The applicant local planning authority granted an application for a district shopping centre subject to a condition that trading should not take place on Sundays or bank holidays. The condition had been imposed in the interest of the amenity of the area. Much of the appeal site, which lay in the London Borough of Hillingdon, was taken up by a car park, abutted on the west side by a terrace of houses known as Clayton Terrace. Glencoe Road approached the western side of the site. The junction between Glencoe Road and a road known as Jolly Lane, was located at the western side of Clayton Terrace. At the public inquiry the council argued that an increase in Sunday and bank holiday traffic would have its most significant impact on the houses in Clayton Terrace. There was no dispute that noise levels would increase, but there was disagreement over its effect.

The inspector allowed the appeal with a condition that, before the superstore first opened for trading on Sundays and bank holidays, “acoustic fencing shall be erected between Clayton Terrace and Glencoe Road in accordance with a scheme to be approved by the local planning authority …”. He said that the provision of acoustic fencing “will be required to protect the houses in Clayton Terrace from traffic noise from Glencoe Road”. Inter alia, the applicant authority challenged the decision that: the inspector had no evidence that the noise from Glencoe Road would be attenuated by the fence which, the council maintained, was intended to alleviate noise from the superstore car park; he misunderstood the methodology involved in the applicant’s assessment of the harm; and he failed to give clear intelligible reasons for his decision.

Held The application to quash the inspector’s decision was refused.

1. The public inquiry had last some four days and much of the evidence had concerned noise.
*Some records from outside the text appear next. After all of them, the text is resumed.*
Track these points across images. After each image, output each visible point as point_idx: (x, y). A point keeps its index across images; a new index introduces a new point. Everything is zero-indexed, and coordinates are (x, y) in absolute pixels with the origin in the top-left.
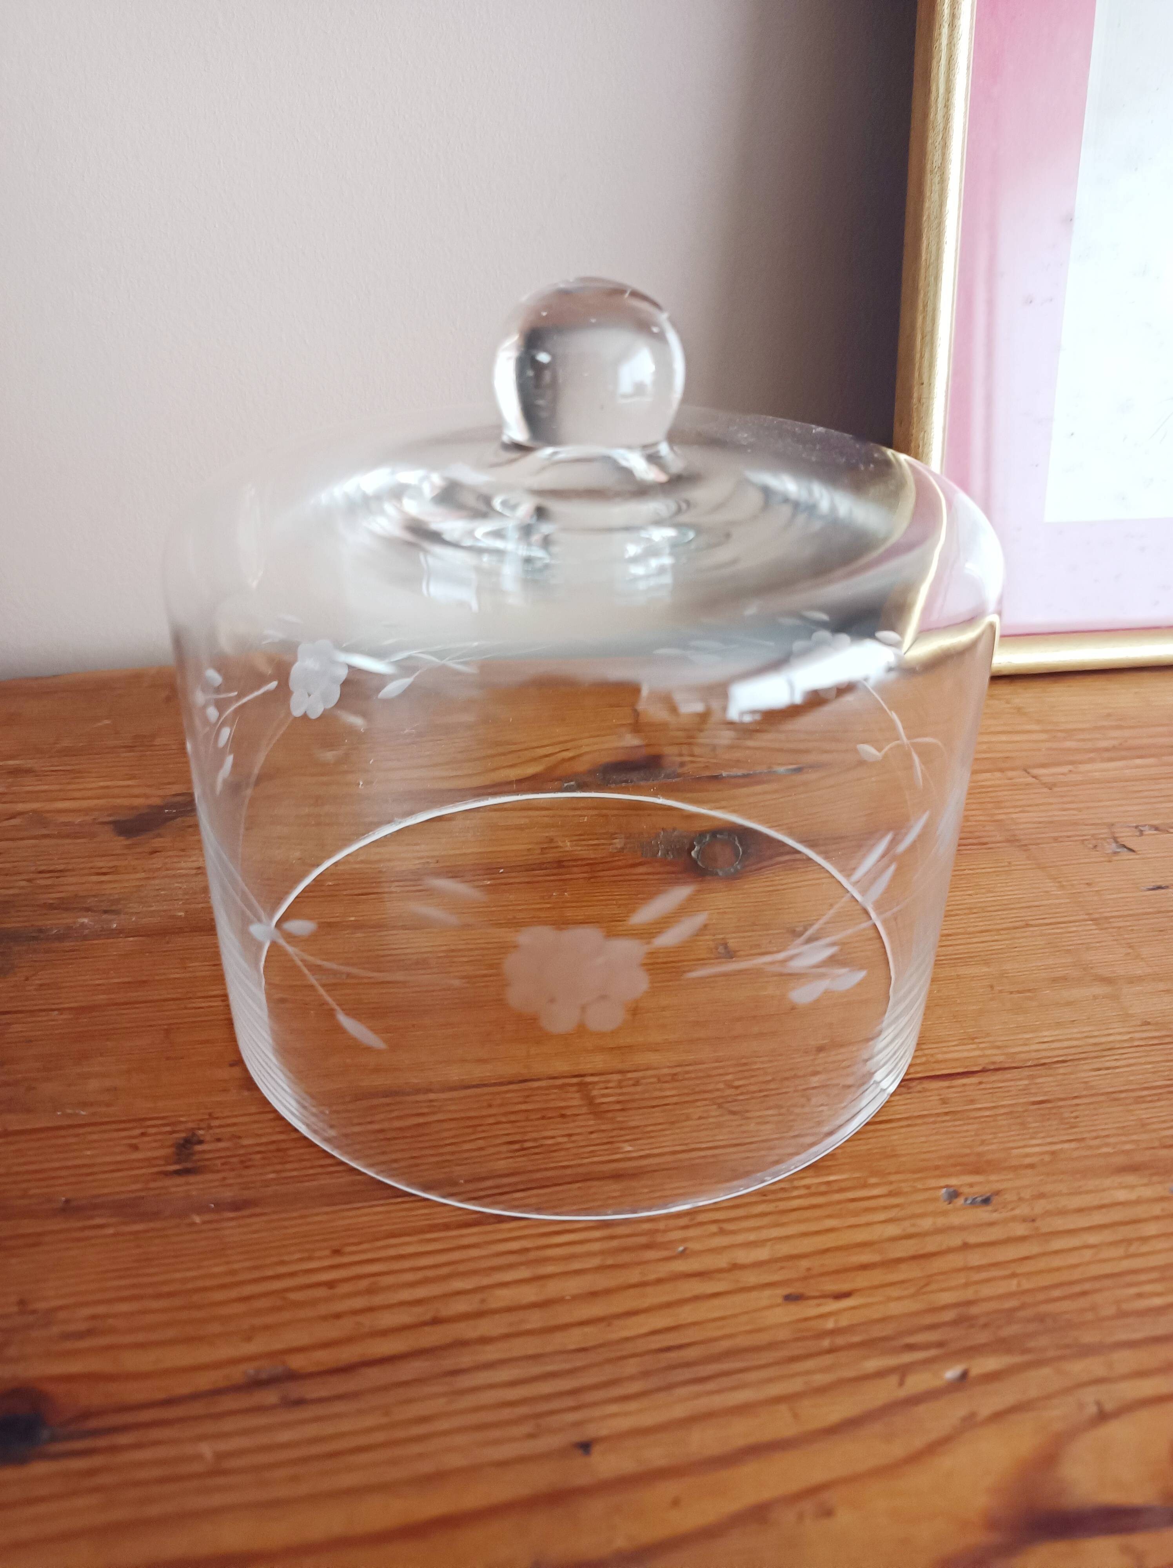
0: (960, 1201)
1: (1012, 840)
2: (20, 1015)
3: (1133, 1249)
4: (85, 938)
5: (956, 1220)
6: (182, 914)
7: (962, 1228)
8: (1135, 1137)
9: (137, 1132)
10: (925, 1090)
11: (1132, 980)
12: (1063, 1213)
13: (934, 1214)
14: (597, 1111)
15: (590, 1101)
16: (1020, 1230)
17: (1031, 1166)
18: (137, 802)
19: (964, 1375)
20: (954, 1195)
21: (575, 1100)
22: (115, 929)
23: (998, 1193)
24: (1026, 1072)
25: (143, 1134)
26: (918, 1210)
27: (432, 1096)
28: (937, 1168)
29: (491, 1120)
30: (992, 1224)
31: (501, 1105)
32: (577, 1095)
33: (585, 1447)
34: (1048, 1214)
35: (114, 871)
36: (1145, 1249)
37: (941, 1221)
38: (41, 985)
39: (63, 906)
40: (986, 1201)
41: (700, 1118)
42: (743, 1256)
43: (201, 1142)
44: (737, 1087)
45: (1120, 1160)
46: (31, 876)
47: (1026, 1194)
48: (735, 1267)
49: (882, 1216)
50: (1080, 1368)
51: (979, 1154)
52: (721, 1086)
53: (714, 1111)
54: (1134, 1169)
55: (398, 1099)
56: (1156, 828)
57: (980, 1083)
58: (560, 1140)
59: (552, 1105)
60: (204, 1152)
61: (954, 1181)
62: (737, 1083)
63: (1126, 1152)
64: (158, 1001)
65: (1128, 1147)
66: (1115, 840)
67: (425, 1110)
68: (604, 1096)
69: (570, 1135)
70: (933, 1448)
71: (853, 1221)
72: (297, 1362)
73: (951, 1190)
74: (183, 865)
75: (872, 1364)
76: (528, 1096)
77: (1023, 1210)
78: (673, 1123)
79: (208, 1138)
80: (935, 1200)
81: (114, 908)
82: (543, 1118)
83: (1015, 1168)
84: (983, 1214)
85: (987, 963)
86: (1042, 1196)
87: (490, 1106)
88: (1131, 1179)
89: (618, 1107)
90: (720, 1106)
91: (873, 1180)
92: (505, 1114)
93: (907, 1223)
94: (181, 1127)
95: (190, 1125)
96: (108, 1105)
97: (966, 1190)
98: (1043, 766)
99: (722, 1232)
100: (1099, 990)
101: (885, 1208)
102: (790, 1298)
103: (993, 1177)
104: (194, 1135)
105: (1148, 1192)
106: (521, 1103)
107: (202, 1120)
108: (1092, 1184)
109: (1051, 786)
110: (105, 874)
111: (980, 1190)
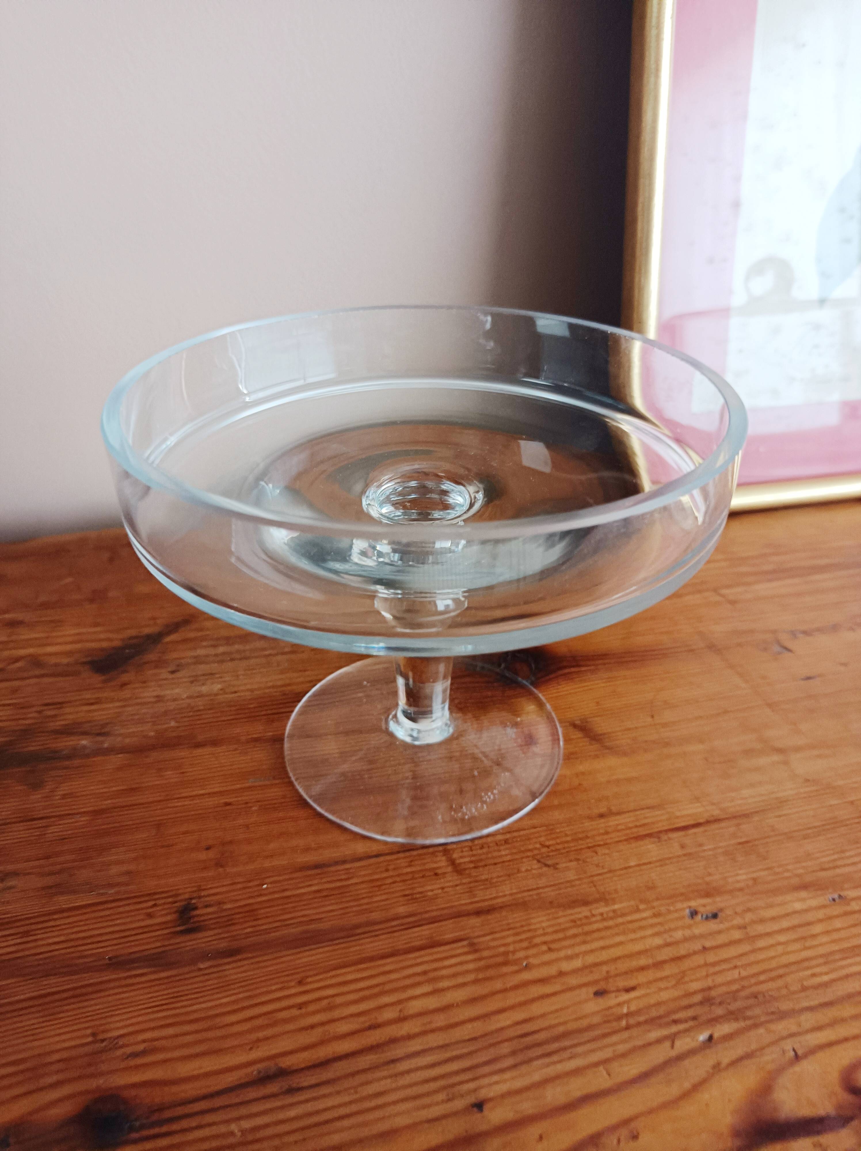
0: (699, 917)
1: (712, 647)
2: (53, 819)
3: (808, 943)
4: (87, 756)
5: (697, 931)
6: (152, 734)
7: (702, 936)
8: (804, 864)
9: (151, 903)
10: (670, 839)
11: (796, 749)
12: (762, 921)
13: (683, 928)
14: (458, 869)
15: (452, 862)
16: (737, 935)
17: (741, 890)
18: (105, 645)
19: (711, 1038)
20: (694, 913)
21: (441, 862)
22: (107, 748)
23: (721, 910)
24: (733, 822)
25: (155, 905)
26: (672, 925)
27: (347, 866)
28: (682, 894)
29: (389, 881)
30: (720, 932)
31: (394, 869)
32: (444, 858)
33: (479, 1106)
34: (753, 922)
35: (98, 701)
36: (815, 942)
37: (687, 933)
38: (64, 795)
39: (68, 731)
40: (715, 916)
41: (527, 870)
42: (566, 966)
43: (196, 908)
44: (548, 847)
45: (795, 881)
46: (39, 709)
47: (739, 909)
48: (561, 974)
49: (649, 932)
50: (781, 1027)
51: (707, 883)
52: (538, 846)
53: (535, 865)
54: (804, 887)
55: (326, 869)
56: (804, 633)
57: (706, 831)
58: (436, 892)
59: (427, 866)
60: (198, 916)
61: (693, 904)
62: (547, 843)
63: (799, 876)
64: (146, 803)
65: (801, 871)
66: (779, 643)
67: (343, 877)
68: (461, 857)
69: (443, 888)
70: (696, 1087)
71: (632, 936)
72: (286, 1062)
73: (692, 909)
74: (146, 694)
75: (655, 1034)
76: (411, 861)
77: (738, 921)
78: (509, 875)
79: (200, 905)
80: (683, 917)
81: (103, 731)
82: (423, 877)
83: (731, 892)
84: (713, 926)
85: (701, 741)
86: (749, 910)
87: (387, 870)
88: (803, 894)
89: (472, 865)
90: (539, 861)
91: (642, 907)
92: (398, 875)
93: (666, 936)
94: (180, 898)
95: (187, 896)
96: (127, 885)
97: (701, 909)
98: (727, 587)
99: (550, 950)
100: (776, 758)
101: (652, 926)
102: (599, 994)
103: (718, 899)
104: (189, 904)
105: (814, 903)
106: (406, 867)
107: (193, 892)
108: (779, 899)
109: (733, 602)
110: (92, 704)
111: (710, 909)
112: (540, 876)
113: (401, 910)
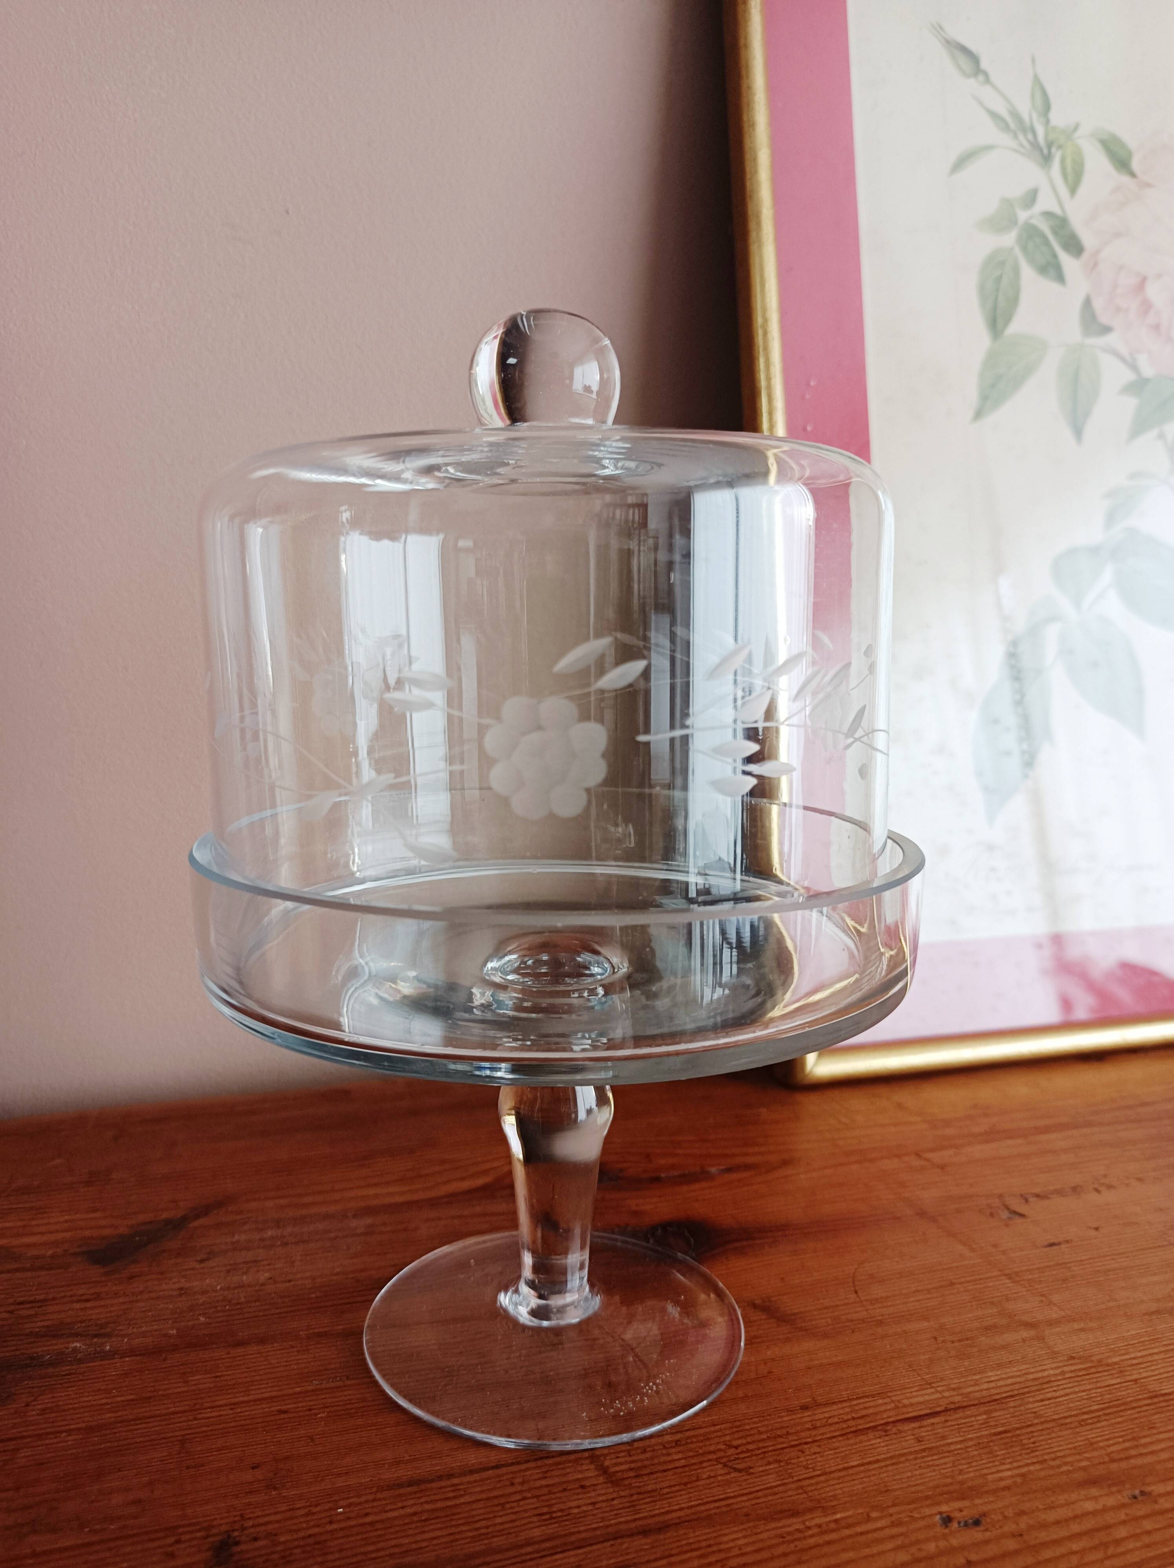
0: (955, 1525)
1: (921, 1214)
2: (29, 1440)
3: (1111, 1551)
4: (80, 1361)
5: (954, 1542)
6: (175, 1332)
7: (962, 1548)
8: (1087, 1455)
9: (171, 1540)
10: (900, 1432)
11: (1051, 1323)
12: (1044, 1526)
13: (935, 1538)
14: (612, 1479)
15: (605, 1471)
16: (1011, 1544)
17: (1008, 1488)
18: (107, 1232)
20: (947, 1520)
21: (589, 1471)
22: (110, 1351)
23: (984, 1515)
24: (983, 1409)
25: (178, 1542)
26: (921, 1536)
27: (455, 1481)
28: (927, 1498)
29: (518, 1497)
30: (987, 1542)
31: (523, 1483)
32: (592, 1467)
34: (1031, 1528)
35: (98, 1296)
36: (1120, 1550)
37: (942, 1544)
38: (44, 1410)
39: (54, 1332)
40: (977, 1523)
41: (710, 1477)
43: (237, 1543)
44: (736, 1447)
45: (1079, 1476)
46: (11, 1308)
47: (1009, 1513)
49: (890, 1545)
51: (961, 1483)
52: (721, 1447)
53: (720, 1469)
54: (1094, 1482)
55: (423, 1487)
56: (1038, 1196)
57: (947, 1421)
58: (585, 1508)
59: (570, 1478)
60: (241, 1552)
61: (944, 1508)
62: (735, 1443)
63: (1084, 1469)
64: (166, 1415)
65: (1084, 1464)
66: (1007, 1208)
67: (451, 1495)
68: (616, 1464)
69: (594, 1504)
71: (867, 1551)
73: (944, 1515)
74: (164, 1287)
76: (547, 1472)
77: (1010, 1527)
78: (686, 1484)
79: (244, 1538)
80: (934, 1525)
81: (102, 1331)
82: (565, 1490)
83: (995, 1492)
84: (977, 1534)
85: (926, 1318)
86: (1022, 1513)
87: (512, 1484)
88: (1094, 1491)
89: (632, 1474)
90: (725, 1465)
91: (874, 1515)
92: (529, 1490)
93: (913, 1550)
94: (215, 1531)
95: (224, 1528)
96: (136, 1518)
97: (957, 1514)
98: (932, 1150)
100: (1025, 1334)
101: (892, 1537)
103: (978, 1501)
104: (229, 1537)
105: (1110, 1501)
106: (540, 1479)
107: (234, 1522)
108: (1062, 1498)
109: (942, 1167)
110: (87, 1300)
111: (969, 1514)
112: (728, 1483)
113: (536, 1533)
If the inspector had made the mistake contended for with regard to the noise attenuation role of the fence referred to in the condition, ie between protection from traffic noise on the public roads and protection from car park noise, it would have been a fundamental error.
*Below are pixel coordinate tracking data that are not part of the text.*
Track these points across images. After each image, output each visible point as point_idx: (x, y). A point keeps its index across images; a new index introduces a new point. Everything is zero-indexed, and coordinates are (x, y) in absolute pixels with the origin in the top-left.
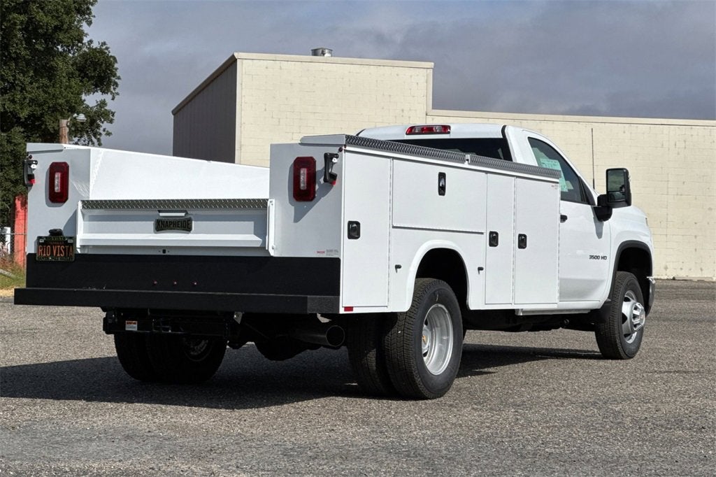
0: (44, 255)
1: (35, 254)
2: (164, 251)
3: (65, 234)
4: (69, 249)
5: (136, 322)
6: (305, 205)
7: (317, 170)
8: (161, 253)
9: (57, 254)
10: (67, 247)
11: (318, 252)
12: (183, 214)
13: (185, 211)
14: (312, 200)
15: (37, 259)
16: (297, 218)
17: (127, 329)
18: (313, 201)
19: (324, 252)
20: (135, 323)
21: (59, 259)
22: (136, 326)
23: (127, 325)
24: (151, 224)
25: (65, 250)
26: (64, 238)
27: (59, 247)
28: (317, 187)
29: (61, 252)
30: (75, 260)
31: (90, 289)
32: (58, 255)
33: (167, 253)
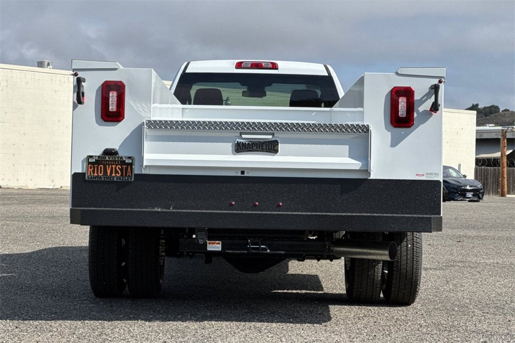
0: (96, 174)
1: (84, 174)
2: (243, 172)
3: (121, 154)
4: (127, 169)
5: (220, 242)
6: (402, 131)
7: (415, 99)
8: (239, 174)
9: (111, 173)
10: (124, 167)
11: (417, 175)
12: (270, 137)
13: (273, 134)
14: (409, 127)
15: (86, 178)
16: (394, 144)
17: (208, 249)
18: (412, 127)
19: (423, 175)
20: (218, 243)
21: (115, 179)
22: (220, 246)
23: (208, 246)
24: (229, 146)
25: (121, 170)
26: (122, 158)
27: (114, 166)
28: (415, 115)
29: (116, 172)
30: (134, 180)
31: (156, 209)
32: (114, 175)
33: (246, 175)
2. It would be very surprising if such an error had been made and the court would require very clear evidence before accepting such a claim. In fact the court was satisfied that the inspector was not confused as to the role of the fence.

3. Moreover, from the analysis of the decision letter there could be no doubt of the inspector’s intent to impose the condition relating to acoustic fencing in order to protect the Clayton Terrace houses from the noise on Glencoe Road.

4. With regard to the issue of methodology, the inspector had not been perverse in rejecting the applicant’s approach, which had focused on 22 houses with particular sensitivity to noise from the road. That was a concentration on the worst properties. The inspector was entitled to regard the issue in the context of all properties within hearing of the traffic.

Robert Fookes (instructed by the solicitor to Hillingdon London Borough Council) appeared for the local planning authority; Nathalie Lieven (instructed by the Treasury Solicitor) appeared for the Secretary of State for the Environment; Christopher Katkowski (instructed by Berwin Leighton) appeared for Tesco Stores Ltd.